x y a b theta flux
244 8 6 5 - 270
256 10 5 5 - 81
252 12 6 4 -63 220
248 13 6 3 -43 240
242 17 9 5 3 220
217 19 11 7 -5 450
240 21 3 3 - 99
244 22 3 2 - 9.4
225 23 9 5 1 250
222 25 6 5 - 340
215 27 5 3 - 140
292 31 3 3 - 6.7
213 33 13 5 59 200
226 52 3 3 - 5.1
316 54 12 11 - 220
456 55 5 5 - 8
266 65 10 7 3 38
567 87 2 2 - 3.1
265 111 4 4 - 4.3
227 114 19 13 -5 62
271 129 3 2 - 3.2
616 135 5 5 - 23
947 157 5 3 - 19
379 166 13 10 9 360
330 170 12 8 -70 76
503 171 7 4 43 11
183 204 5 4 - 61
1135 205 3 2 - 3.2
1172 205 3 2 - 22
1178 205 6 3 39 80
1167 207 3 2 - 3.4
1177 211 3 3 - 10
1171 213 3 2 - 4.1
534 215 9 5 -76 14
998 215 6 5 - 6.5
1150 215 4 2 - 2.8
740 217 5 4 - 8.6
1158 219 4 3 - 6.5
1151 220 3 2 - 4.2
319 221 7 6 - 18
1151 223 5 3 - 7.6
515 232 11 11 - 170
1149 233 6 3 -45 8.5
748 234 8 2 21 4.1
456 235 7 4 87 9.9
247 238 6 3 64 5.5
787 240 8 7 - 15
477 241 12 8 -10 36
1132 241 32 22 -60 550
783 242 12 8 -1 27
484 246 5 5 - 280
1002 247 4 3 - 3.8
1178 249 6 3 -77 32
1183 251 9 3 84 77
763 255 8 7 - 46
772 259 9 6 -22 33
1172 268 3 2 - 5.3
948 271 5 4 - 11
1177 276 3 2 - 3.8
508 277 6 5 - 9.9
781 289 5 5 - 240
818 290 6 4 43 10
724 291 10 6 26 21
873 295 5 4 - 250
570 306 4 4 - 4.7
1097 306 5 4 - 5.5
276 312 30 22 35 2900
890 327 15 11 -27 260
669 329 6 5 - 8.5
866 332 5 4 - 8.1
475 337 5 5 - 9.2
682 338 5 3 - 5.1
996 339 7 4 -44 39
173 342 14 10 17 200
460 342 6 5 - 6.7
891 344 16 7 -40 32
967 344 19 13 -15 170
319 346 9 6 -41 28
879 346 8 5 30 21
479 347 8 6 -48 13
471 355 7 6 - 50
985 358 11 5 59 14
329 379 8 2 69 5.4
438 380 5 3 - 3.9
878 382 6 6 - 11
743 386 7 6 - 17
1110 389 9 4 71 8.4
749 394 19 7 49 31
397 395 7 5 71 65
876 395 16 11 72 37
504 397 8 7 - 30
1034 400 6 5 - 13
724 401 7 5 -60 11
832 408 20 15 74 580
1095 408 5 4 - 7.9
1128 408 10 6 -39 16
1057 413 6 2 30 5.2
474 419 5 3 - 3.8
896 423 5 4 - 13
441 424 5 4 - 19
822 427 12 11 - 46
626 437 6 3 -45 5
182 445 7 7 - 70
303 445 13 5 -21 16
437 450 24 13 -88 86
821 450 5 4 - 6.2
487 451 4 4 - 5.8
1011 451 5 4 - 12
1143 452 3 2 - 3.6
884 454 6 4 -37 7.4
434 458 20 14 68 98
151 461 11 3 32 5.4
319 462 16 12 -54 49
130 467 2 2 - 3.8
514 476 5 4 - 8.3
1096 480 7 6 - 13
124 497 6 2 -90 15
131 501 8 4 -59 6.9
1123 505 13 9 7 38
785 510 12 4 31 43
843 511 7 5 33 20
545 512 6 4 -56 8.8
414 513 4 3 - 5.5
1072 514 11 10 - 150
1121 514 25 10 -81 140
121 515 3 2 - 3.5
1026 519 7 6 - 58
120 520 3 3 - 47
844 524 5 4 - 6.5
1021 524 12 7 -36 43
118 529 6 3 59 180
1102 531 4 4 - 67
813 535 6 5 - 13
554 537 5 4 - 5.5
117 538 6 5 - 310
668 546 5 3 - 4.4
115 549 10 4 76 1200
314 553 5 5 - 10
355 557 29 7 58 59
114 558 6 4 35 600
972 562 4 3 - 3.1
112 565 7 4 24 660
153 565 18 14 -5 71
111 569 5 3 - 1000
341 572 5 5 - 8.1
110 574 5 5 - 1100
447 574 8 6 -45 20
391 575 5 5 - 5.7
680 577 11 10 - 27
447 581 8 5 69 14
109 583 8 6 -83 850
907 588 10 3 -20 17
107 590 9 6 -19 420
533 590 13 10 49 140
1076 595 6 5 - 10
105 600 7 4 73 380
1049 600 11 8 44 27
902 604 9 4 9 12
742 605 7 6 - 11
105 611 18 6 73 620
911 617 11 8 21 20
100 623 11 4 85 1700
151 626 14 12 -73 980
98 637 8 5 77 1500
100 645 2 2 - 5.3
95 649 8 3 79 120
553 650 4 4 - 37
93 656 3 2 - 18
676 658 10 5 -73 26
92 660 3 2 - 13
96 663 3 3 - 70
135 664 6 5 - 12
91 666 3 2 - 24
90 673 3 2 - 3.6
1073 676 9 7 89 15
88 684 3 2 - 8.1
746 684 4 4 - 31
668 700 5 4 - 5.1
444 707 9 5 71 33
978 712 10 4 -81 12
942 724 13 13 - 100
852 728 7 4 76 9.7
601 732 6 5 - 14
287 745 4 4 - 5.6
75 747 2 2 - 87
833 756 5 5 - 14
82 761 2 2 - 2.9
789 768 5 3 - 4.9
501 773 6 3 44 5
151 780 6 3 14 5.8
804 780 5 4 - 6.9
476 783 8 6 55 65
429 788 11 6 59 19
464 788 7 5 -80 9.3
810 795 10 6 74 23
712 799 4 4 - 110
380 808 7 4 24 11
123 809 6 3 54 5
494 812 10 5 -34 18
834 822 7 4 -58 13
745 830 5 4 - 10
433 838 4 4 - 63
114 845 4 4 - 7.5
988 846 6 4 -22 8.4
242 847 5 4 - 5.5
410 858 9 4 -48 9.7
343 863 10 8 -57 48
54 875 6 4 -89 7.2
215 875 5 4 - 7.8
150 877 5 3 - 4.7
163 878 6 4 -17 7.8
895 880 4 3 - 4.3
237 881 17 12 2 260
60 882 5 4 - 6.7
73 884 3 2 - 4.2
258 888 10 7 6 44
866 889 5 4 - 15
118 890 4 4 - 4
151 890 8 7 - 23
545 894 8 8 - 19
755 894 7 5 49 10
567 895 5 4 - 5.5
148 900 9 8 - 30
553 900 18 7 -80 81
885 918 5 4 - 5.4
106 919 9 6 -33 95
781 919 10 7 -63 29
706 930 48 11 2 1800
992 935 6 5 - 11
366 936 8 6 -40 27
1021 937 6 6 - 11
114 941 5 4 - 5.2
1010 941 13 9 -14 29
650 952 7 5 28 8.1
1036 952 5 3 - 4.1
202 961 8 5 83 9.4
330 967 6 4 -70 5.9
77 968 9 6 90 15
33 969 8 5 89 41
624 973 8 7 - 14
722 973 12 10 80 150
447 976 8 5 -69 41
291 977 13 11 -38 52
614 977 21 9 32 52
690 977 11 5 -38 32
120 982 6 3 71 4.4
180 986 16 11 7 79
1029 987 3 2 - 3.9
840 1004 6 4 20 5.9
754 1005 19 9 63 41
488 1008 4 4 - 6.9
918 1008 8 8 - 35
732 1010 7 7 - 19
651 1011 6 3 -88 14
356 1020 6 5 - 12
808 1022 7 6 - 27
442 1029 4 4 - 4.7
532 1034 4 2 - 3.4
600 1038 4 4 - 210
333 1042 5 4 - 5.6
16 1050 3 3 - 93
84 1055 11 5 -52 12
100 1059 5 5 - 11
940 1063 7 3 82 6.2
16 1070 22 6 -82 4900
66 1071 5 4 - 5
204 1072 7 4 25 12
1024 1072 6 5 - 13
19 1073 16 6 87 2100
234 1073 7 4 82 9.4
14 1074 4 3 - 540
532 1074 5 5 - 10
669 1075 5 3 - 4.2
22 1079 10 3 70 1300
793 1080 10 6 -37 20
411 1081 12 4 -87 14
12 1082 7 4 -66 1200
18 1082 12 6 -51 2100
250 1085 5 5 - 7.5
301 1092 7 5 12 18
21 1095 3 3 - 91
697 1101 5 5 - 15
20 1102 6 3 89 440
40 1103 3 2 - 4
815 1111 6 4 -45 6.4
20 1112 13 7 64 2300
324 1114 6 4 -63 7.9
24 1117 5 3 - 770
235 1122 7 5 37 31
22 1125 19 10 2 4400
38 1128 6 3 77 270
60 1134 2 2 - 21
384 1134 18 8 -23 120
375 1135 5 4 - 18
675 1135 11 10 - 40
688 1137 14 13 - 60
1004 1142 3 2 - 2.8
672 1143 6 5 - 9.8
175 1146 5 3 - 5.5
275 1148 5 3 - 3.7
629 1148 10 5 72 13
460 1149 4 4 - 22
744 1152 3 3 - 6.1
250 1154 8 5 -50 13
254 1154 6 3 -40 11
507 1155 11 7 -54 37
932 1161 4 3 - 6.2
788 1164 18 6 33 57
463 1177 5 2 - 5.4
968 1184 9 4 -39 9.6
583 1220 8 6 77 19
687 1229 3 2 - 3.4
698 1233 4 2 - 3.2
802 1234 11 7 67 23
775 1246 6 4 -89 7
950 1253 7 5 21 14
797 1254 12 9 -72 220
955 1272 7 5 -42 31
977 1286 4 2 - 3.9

What you should do
Write out the rows from the start up to and including the line with "131 501 8 4 -59 6.9", swapping "flux" for "intensity" and leaving everything else the same.

Solution for this problem
x y a b theta intensity
244 8 6 5 - 270
256 10 5 5 - 81
252 12 6 4 -63 220
248 13 6 3 -43 240
242 17 9 5 3 220
217 19 11 7 -5 450
240 21 3 3 - 99
244 22 3 2 - 9.4
225 23 9 5 1 250
222 25 6 5 - 340
215 27 5 3 - 140
292 31 3 3 - 6.7
213 33 13 5 59 200
226 52 3 3 - 5.1
316 54 12 11 - 220
456 55 5 5 - 8
266 65 10 7 3 38
567 87 2 2 - 3.1
265 111 4 4 - 4.3
227 114 19 13 -5 62
271 129 3 2 - 3.2
616 135 5 5 - 23
947 157 5 3 - 19
379 166 13 10 9 360
330 170 12 8 -70 76
503 171 7 4 43 11
183 204 5 4 - 61
1135 205 3 2 - 3.2
1172 205 3 2 - 22
1178 205 6 3 39 80
1167 207 3 2 - 3.4
1177 211 3 3 - 10
1171 213 3 2 - 4.1
534 215 9 5 -76 14
998 215 6 5 - 6.5
1150 215 4 2 - 2.8
740 217 5 4 - 8.6
1158 219 4 3 - 6.5
1151 220 3 2 - 4.2
319 221 7 6 - 18
1151 223 5 3 - 7.6
515 232 11 11 - 170
1149 233 6 3 -45 8.5
748 234 8 2 21 4.1
456 235 7 4 87 9.9
247 238 6 3 64 5.5
787 240 8 7 - 15
477 241 12 8 -10 36
1132 241 32 22 -60 550
783 242 12 8 -1 27
484 246 5 5 - 280
1002 247 4 3 - 3.8
1178 249 6 3 -77 32
1183 251 9 3 84 77
763 255 8 7 - 46
772 259 9 6 -22 33
1172 268 3 2 - 5.3
948 271 5 4 - 11
1177 276 3 2 - 3.8
508 277 6 5 - 9.9
781 289 5 5 - 240
818 290 6 4 43 10
724 291 10 6 26 21
873 295 5 4 - 250
570 306 4 4 - 4.7
1097 306 5 4 - 5.5
276 312 30 22 35 2900
890 327 15 11 -27 260
669 329 6 5 - 8.5
866 332 5 4 - 8.1
475 337 5 5 - 9.2
682 338 5 3 - 5.1
996 339 7 4 -44 39
173 342 14 10 17 200
460 342 6 5 - 6.7
891 344 16 7 -40 32
967 344 19 13 -15 170
319 346 9 6 -41 28
879 346 8 5 30 21
479 347 8 6 -48 13
471 355 7 6 - 50
985 358 11 5 59 14
329 379 8 2 69 5.4
438 380 5 3 - 3.9
878 382 6 6 - 11
743 386 7 6 - 17
1110 389 9 4 71 8.4
749 394 19 7 49 31
397 395 7 5 71 65
876 395 16 11 72 37
504 397 8 7 - 30
1034 400 6 5 - 13
724 401 7 5 -60 11
832 408 20 15 74 580
1095 408 5 4 - 7.9
1128 408 10 6 -39 16
1057 413 6 2 30 5.2
474 419 5 3 - 3.8
896 423 5 4 - 13
441 424 5 4 - 19
822 427 12 11 - 46
626 437 6 3 -45 5
182 445 7 7 - 70
303 445 13 5 -21 16
437 450 24 13 -88 86
821 450 5 4 - 6.2
487 451 4 4 - 5.8
1011 451 5 4 - 12
1143 452 3 2 - 3.6
884 454 6 4 -37 7.4
434 458 20 14 68 98
151 461 11 3 32 5.4
319 462 16 12 -54 49
130 467 2 2 - 3.8
514 476 5 4 - 8.3
1096 480 7 6 - 13
124 497 6 2 -90 15
131 501 8 4 -59 6.9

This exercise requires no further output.